Zivilgesellschaftliche Gruppen drängen Präsident Obama und den Kongress, Nahrungsmittelspekulationen einzudämmen, um die globale Hungerkrise zu bekämpfen
March 27th, 2009
Brief an das Weiße Haus, Führer des Kongresses fordern rasches Handeln
WASHINGTON, DC - Am Dienstag sandte eine Koalition von Glaubens-, Hunger-, internationalen Entwicklungs-, Farm- und Lebensmittelorganisationen, einschließlich des JPIC-Büros des Oblaten, einen Brief an Präsident Obama, in dem er um entscheidende Unterstützung für die Bemühungen bat, übermäßige Spekulationen auf den Agrar-Futures-Märkten auszurotten, die die Lebensmittel bedrohen Sicherheit von Hunderten von Millionen Menschen. In dem Schreiben heißt es: „Ein wesentlicher Teil der Schwankungen der Lebensmittelpreise im letzten Jahr war das Ergebnis übermäßiger Spekulationen auf den Rohstoffmärkten durch die Hedgefonds und Investmentbanken, die zur Entstehung des gegenwärtigen wirtschaftlichen Zusammenbruchs beigetragen haben.“
„Da Regierungen und Aufsichtsbehörden die für die Finanz- und Rohstoffmärkte erforderlichen Veränderungen in Betracht ziehen, ist es unerlässlich, die Spekulationen zu beseitigen, die zur destruktiven Eskalation der Kosten für Lebensmittel und Treibstoffe insbesondere in den ärmsten Ländern der Welt beigetragen haben. Investoren müssen auch die Aktivitäten, die diejenigen, die ihr Vermögen verwalten, ausüben, genauer unter die Lupe nehmen. “ Séamus Finn, OMI, Direktor des Amtes für Gerechtigkeit, Frieden und Integrität der Schöpfung der Oblaten und aktives Mitglied des Interreligiösen Zentrums für Unternehmensverantwortung.
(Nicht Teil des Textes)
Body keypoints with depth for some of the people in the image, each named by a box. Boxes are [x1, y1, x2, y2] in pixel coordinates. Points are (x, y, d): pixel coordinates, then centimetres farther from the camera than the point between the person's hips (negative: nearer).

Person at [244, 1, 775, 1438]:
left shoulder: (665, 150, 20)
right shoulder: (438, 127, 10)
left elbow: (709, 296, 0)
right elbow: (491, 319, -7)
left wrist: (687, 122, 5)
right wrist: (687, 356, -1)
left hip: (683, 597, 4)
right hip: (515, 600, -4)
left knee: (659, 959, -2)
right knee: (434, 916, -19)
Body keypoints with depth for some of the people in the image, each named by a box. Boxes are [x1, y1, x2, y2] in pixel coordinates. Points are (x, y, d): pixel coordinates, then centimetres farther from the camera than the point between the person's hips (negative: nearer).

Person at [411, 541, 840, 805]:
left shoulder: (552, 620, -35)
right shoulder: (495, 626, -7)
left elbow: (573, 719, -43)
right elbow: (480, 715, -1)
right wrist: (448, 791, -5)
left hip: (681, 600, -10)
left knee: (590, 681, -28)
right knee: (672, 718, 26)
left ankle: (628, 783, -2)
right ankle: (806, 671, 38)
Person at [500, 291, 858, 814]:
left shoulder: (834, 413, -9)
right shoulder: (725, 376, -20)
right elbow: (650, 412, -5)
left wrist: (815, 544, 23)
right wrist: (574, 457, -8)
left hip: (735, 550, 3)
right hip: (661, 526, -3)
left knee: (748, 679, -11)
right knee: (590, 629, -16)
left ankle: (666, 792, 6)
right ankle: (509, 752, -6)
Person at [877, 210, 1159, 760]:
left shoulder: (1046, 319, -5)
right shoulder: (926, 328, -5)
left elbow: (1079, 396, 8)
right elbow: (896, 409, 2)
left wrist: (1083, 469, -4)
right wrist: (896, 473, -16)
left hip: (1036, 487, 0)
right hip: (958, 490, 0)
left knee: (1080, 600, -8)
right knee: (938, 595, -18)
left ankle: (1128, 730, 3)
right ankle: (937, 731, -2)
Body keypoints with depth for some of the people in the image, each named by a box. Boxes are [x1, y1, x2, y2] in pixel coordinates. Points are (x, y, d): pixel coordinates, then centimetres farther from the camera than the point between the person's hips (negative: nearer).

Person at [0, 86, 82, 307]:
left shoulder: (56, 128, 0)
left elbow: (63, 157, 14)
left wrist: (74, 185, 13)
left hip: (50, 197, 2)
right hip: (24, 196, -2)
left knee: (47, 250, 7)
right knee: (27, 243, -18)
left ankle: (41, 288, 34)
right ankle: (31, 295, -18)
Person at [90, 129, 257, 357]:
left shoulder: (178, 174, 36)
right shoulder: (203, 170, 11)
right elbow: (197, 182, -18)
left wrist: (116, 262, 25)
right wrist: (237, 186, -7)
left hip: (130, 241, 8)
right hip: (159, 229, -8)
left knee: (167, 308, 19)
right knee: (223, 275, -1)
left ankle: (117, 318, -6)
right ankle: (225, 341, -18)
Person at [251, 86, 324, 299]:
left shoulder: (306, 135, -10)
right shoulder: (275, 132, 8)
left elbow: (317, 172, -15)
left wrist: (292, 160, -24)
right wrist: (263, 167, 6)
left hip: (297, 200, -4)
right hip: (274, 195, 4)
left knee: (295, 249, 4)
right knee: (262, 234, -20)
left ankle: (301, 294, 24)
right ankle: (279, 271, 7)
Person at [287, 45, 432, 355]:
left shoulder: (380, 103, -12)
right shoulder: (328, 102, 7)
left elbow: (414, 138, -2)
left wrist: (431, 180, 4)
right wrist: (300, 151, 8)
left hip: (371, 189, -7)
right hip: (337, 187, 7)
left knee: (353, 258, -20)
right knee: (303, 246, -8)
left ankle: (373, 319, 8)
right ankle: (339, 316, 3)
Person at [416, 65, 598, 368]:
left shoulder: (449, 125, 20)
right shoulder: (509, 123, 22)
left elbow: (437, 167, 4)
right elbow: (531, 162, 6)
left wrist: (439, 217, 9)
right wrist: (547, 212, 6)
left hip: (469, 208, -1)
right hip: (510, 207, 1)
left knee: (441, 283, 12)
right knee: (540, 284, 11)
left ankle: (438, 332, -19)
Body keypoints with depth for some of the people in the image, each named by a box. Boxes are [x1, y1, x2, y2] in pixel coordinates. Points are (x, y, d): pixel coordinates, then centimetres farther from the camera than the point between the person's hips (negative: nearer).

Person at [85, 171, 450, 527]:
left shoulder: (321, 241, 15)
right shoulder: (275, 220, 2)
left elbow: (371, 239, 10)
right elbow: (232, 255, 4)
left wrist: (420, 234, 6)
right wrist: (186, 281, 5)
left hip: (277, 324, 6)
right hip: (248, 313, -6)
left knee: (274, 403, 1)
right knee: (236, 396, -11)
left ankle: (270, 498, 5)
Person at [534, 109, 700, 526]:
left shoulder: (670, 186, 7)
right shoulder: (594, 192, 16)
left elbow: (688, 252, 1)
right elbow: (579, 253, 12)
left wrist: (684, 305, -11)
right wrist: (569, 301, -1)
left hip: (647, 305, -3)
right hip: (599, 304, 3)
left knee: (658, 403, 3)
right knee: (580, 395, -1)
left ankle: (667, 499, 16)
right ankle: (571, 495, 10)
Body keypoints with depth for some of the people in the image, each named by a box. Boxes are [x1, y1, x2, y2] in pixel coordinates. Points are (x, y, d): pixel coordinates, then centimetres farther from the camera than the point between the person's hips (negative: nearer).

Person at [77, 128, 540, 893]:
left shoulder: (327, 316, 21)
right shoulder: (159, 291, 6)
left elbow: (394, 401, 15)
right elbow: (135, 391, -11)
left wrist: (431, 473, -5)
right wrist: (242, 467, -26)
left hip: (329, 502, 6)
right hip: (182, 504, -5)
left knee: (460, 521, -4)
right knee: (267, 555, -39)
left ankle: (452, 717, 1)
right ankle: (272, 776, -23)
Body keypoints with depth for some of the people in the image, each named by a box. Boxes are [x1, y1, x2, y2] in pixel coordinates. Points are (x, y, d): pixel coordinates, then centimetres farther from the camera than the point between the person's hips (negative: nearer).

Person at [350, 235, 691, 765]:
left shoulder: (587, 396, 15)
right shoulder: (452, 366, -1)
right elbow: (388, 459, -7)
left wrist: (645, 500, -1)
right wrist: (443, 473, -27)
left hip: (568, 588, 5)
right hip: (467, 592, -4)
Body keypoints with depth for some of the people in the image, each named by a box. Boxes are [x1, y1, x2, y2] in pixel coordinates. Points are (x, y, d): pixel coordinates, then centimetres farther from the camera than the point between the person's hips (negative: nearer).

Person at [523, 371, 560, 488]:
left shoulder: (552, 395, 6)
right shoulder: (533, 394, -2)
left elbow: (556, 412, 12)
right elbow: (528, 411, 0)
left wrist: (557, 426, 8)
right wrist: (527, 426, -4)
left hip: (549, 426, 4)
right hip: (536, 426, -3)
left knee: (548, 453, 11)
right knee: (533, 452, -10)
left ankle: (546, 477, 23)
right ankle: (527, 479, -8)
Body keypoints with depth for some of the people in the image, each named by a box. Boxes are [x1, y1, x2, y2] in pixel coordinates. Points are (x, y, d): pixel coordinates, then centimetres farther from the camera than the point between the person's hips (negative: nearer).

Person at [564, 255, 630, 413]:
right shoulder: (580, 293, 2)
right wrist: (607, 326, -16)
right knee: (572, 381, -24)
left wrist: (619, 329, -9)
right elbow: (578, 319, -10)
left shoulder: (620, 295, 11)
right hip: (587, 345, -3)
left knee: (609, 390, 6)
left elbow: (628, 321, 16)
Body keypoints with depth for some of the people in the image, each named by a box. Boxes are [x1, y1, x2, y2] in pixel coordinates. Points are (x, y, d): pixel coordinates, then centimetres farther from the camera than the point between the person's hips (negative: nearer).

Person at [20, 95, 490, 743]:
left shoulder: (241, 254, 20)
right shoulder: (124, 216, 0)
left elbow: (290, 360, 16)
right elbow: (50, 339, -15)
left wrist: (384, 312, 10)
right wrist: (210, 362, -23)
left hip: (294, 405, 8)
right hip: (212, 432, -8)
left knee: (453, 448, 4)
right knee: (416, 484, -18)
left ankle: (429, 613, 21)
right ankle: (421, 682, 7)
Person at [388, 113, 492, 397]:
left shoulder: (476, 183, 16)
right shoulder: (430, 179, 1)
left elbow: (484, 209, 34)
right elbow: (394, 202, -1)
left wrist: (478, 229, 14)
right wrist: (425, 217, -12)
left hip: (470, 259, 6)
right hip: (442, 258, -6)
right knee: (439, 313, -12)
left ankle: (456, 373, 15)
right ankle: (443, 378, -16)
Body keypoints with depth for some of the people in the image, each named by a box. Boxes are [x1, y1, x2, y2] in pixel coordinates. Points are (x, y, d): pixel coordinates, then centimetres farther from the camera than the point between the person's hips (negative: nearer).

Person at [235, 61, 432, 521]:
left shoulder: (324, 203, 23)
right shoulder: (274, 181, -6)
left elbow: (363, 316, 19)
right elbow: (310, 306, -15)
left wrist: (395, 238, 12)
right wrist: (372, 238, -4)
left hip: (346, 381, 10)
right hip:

Der Brief wurde von 183-Gruppen für soziale Gerechtigkeit und für die Zivilgesellschaft unterzeichnet, darunter internationale 107-Gruppen aus 29-Ländern und 76-Gruppen mit Sitz in den USA. Die Ernährungs- und Landwirtschaftsorganisation der Vereinten Nationen schätzte, dass 200 Millionen zusätzliche Menschen in Entwicklungsländern aufgrund der steigenden Lebensmittelpreise in 2008 unterernährt waren. Die Unterzeichner fordern den Präsidenten und den Kongress nachdrücklich auf, den Warenterminmarkt neu zu regulieren, um zu verhindern, dass Spekulationen weiterhin zu globalem Hunger und Ernährungsunsicherheit beitragen.
In dem Schreiben heißt es, dass die Volatilität der Lebensmittelpreise 2008 „mit vernünftigen Regeln hätte gestoppt werden können, die, wenn sie durchgesetzt worden wären, die Unterernährung und den Hunger, die durch übermäßiges Spielen der Lebensmittelpreise verursacht wurden, verhindert hätten. Jetzt sind wichtige Reformen erforderlich, um zu verhindern, dass Mega-Investoren den Terminmarkt wie ein Casino betrachten, in dem sie auf Hunger setzen können. “
Es gibt mehrere Vorschläge im Kongress, die wichtige erste Schritte sein könnten, um zu verhindern, dass übermäßige Spekulationen den Lebensmittelpreis für Menschen weltweit in die Höhe treiben. Diese Maßnahmen müssen verstärkt werden, um sicherzustellen, dass das gesamte Spektrum der Warenterminkontraktspekulation abgedeckt ist und dass riesige Investmentfonds keinen spekulativen Druck auf die Lebensmittelpreise ausüben.